One objective was for the vision teams to work with the Team members to define specific performance and interface requirements for the vision subsystem. In general, the performance requirements flow down from the overall FCW system and, specifically, from the needs of the Target Selection Module. The interface requirements have been selected to conform to the overall system design as well as to the specific needs of the Data Fusion Module, which is the primary user of the vision system data.

In summary, the requirements state that the system should provide host and road state estimates to within these specified one-sigma accuracy requirements:

    1. Lateral position in lane: < 0.2 meters
    2. Lane width: < 0.2 meters
    3. Heading: < 0.2
    4. Road Geometry: < 0.75 meters at 75 meter range2

The Forward Vision Sensor should produce confidence estimates (which may be a function of range) for the road-geometry and host vehicle state. The system should also report the number of lane markers (i.e. left, right or none) that it has acquired as well as some indication of when a lane change event has occurred. The minimum update rate is 10 Hz with an initial maximum acquisition time of 5 seconds. The system should work on the freeways, freeway transitions, expressways and parkways where the minimum horizontal radius of curvature is 300 meters, and when the host speed is between 25 and 75 mph. The system will operate in clement weather, in both day and night conditions, and under natural and artificial lighting. The road surface should be paved, clear, and free from glare, and the road markings should have good contrast. The lane markings can be of single or double lines that are either solid or dashed. This task has been completed.

| Stored data entries |
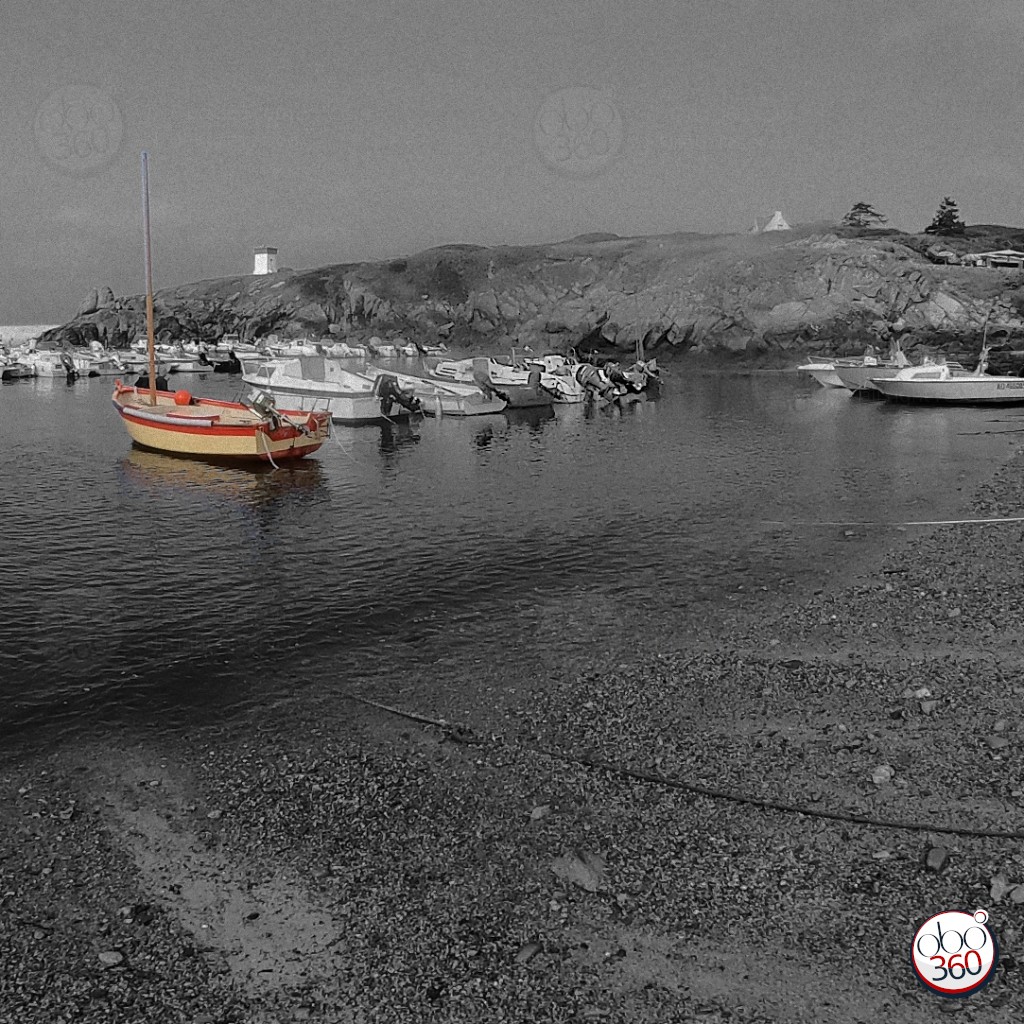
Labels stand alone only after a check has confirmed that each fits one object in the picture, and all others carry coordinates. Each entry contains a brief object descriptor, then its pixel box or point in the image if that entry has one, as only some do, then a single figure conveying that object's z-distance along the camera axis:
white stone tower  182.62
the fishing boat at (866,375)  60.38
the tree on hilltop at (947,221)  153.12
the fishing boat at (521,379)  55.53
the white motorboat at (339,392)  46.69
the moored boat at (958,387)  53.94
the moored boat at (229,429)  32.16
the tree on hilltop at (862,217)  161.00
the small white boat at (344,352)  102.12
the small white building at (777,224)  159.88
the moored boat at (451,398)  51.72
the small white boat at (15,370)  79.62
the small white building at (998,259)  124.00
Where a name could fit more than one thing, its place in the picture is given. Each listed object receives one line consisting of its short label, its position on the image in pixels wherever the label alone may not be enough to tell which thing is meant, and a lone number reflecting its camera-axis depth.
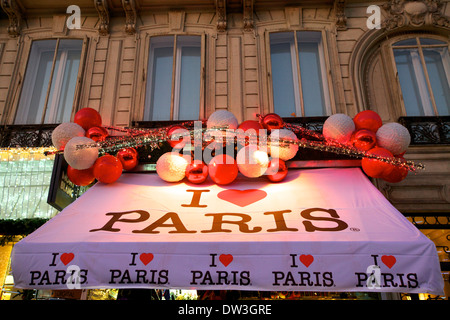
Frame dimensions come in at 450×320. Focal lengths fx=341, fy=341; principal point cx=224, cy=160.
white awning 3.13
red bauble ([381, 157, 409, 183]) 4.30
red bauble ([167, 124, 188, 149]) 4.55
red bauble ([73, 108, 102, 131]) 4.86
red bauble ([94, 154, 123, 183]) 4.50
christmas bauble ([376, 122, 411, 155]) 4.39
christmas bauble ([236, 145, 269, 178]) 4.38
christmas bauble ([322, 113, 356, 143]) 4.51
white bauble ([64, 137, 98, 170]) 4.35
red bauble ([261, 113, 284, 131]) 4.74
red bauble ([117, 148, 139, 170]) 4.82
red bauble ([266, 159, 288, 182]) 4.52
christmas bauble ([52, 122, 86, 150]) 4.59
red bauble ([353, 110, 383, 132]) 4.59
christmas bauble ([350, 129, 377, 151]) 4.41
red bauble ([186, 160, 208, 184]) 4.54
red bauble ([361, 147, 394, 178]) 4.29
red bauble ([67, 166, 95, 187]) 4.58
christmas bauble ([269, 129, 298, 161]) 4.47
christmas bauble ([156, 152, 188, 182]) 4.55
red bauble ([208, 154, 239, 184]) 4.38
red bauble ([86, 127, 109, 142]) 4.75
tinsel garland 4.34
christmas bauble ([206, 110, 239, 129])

| Task instructions |
**A)** Copy the part of the vision requirements passage starting with "One objective was" and going on through "vision system data.".
**B)** Continue the passage on vision system requirements from where it stops.

| Expected outputs |
**A)**
One objective was for the vision teams to work with the Team members to define specific performance and interface requirements for the vision subsystem. In general, the performance requirements flow down from the overall FCW system and, specifically, from the needs of the Target Selection Module. The interface requirements have been selected to conform to the overall system design as well as to the specific needs of the Data Fusion Module, which is the primary user of the vision system data.

**B)**
Research Findings

The bulk of the lane tracking system development falls on the shoulders of the university teams, who continue to develop, test, and enhance their algorithms to meet the specified performance and interface requirements. In support of that work, DDE efforts have concentrated on defining requirements, implementing the video data acquisition system, constructing and coordinating use of the Vision EDV, managing the university teams, and setting priorities and providing technology direction when appropriate. DDE and HRL have been working with the universities to define confidence measures appropriate to each system and which are meaningful to the Data Fusion Task. The following paragraphs describe some of these activities in more detail.

Video Data Acquisition System

To facilitate algorithm development/iteration, system evaluation, and the eventual migration to the final platform, a simple method of collecting video imagery and correlated inertial data was devised. In the FOT FCW system, the vision subsystem will communicate with other subsystems via the CAN bus. Both vehicle speed and yaw rate are available on the bus, as well as the radar scan index, which can be used like a system clock to synchronize data from various sources. A system was designed and implemented to collect this data and store it on the audio track of videotape. Then, on video playback in the laboratory, the audio track is decoded, and converted back to the original CAN messages. Thus, the vision system can be used in the vehicle and on the bench without modification. A diagram of the system is shown in Figure 5.1.

Each vision team was provided with an audio encoder/decoder for their vehicle and laboratory setups. Having adopted this system, encoded videotape can be provided to each vision team for system evaluation. By outputting the scan index with their system's results we are able to compare the different vision system's performance on identical scenarios.

Vision EDV

A Vision EDV was configured as a test bed for the development and evaluation of the lane tracking systems. GM supplied a 1996 Buick which was outfitted by DDE with a CCD-camera, CAN bus, speed and yaw rate sensors, a vehicle interface processor to format and transmit the vehicle data on the CAN bus, and the video encoder system described above. This vehicle was provided for the shared use of all vision teams, and has been driven by each to collect the video scenarios that are currently being used for system refinement and validation. During the down-select process, each of the vision systems can be integrated into the vehicle, and data collected from each simultaneously.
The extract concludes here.